L'été pourrait marquer les derniers records des prix du bétail
Le compartiment de l’élevage (bétail sur pied, bovin d’engraissement, porc, lait…) a longtemps été en retard sur les autres matières premières. Ce n’est seulement qu’à la fin de la décennie précédente que les cours ont commencé à progresser significativement. Et depuis quelques mois, alors que la plupart des autres marchandises affichent des cours en repli, les prix du bétail vivant, des bovins d’engraissement et du porc atteignent des records notamment sur les échéances estivales du CME, marché à terme à Chicago.
Les produits d’élevage entretiennent des relations à la fois étroites et complexes entre eux et avec les autres marchandises, notamment les grains (maïs) et les oléagineux (soja) très présents dans l’alimentation animale des filières de type «feedlot» (parc d’engraissement). L’histoire récente illustre bien ces relations ni simples ni directes et le fait que les mêmes facteurs n’ont pas les mêmes conséquences pour tous les produits agricoles. La sécheresse de l’été 2012 a ainsi poussé à la réduction des cheptels bovins très gourmands en eau notamment dans la filière extensive (pâturage) mais ont aussi conduit à des ventes précipitées et des abattages anticipés et donc à un afflux de viande sur le marché, ce qui a maintenu les cours à un niveau certes élevé mais stable relativement à ceux des autres produits agricoles qui se sont envolés. Les «feedlots» ont aussi contribué à cette anticipation des abattages, leurs marges étant devenues négatives précisément en raison de la hausse des cours du maïs et du soja.

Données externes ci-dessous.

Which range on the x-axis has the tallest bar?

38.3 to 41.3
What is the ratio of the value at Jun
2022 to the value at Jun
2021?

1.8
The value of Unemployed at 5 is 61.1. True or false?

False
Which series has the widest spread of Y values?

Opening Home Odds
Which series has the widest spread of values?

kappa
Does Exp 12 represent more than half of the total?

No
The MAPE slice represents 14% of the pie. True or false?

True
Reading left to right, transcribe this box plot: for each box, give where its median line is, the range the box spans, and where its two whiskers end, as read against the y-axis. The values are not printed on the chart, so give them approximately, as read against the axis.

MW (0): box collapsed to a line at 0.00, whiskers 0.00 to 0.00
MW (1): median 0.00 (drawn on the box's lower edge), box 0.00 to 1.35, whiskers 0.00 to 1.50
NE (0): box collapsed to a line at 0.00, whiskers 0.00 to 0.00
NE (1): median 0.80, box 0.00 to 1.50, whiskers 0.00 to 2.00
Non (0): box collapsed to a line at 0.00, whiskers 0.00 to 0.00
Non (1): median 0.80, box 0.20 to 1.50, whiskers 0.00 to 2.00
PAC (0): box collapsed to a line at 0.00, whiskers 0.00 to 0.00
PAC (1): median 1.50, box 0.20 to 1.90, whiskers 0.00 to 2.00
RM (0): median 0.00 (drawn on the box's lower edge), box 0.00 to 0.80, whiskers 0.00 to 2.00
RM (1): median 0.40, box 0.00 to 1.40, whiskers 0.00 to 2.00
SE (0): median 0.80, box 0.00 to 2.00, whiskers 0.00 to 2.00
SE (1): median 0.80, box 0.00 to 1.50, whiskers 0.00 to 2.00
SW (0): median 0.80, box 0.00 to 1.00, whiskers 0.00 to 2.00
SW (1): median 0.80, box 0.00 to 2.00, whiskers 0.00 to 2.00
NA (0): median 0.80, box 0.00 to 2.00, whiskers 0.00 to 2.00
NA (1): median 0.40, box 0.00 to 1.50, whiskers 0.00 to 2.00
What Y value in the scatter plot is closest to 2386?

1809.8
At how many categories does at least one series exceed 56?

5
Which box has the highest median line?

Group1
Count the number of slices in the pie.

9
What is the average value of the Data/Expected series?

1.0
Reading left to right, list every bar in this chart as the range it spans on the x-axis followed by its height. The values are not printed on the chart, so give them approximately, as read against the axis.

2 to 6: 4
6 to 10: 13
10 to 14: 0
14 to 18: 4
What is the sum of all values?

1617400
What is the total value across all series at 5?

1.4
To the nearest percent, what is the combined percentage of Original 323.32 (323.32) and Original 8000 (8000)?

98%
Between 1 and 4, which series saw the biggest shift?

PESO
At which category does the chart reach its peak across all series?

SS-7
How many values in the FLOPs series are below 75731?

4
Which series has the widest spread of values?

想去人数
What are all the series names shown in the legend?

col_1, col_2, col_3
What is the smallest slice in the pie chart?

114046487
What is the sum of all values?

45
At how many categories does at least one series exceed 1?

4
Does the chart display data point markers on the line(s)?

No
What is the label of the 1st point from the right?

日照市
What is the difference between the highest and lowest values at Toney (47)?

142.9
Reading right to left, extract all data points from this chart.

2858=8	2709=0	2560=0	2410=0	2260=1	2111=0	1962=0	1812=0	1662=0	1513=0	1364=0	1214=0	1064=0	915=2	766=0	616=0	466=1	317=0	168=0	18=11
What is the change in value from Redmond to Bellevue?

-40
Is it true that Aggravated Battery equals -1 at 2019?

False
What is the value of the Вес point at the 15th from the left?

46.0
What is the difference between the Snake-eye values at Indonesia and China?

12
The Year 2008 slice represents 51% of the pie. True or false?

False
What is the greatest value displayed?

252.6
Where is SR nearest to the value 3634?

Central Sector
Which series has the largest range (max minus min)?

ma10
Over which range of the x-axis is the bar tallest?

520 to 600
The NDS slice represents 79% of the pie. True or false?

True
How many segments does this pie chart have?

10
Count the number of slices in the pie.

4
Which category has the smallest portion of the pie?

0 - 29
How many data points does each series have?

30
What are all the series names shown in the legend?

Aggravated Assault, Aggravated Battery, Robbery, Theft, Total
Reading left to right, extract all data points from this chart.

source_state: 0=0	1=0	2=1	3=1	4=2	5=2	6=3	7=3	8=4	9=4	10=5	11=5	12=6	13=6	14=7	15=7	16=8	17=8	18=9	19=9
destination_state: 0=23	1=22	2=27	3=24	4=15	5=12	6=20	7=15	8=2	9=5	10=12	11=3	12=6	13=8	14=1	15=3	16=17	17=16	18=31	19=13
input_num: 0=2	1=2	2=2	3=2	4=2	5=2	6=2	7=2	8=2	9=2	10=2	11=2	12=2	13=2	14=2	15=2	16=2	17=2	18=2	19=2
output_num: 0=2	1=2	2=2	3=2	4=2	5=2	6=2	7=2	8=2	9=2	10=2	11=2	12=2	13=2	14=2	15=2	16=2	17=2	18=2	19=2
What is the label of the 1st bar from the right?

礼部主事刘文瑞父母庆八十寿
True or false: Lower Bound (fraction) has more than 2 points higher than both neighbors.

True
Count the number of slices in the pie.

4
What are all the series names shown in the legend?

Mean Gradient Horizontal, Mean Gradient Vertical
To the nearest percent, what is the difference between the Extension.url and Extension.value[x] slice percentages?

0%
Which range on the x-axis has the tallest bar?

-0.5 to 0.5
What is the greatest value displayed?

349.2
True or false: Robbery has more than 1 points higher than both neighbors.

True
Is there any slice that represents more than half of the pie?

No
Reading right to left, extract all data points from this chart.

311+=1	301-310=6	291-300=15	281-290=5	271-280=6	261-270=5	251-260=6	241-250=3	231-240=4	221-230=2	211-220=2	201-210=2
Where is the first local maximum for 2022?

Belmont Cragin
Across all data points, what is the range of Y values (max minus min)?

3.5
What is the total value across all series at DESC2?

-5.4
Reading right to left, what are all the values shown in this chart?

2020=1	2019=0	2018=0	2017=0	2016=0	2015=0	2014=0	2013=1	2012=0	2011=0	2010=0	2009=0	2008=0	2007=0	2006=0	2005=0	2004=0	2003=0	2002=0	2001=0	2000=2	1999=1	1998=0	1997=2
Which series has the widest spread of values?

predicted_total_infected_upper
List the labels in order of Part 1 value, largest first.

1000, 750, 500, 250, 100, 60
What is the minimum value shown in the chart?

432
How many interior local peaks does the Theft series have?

La situation actuelle de cherté record dans la quasi-totalité du compartiment, résultant d’une conjonction de facteurs (cheptels bovins toujours en deçà des niveaux précédant la sécheresse de 2012, épidémie dans la filière porcine…), limite les possibilités d’arbitrage des consommateurs, très sensibles au prix. Il serait prudent toutefois de ne pas extrapoler les tendances récentes sur le moyen terme.
Les cours élevés de la viande et la baisse récente des cours du maïs devraient relancer les marges et la production. La filière aviaire pourrait être la première à offrir de la viande un peu moins chère. Ces baisses de prix pourraient ensuite se diffuser grâce à une réorientation de la demande et à l’augmentation progressive de la production des autres filières (bœuf, porc, …).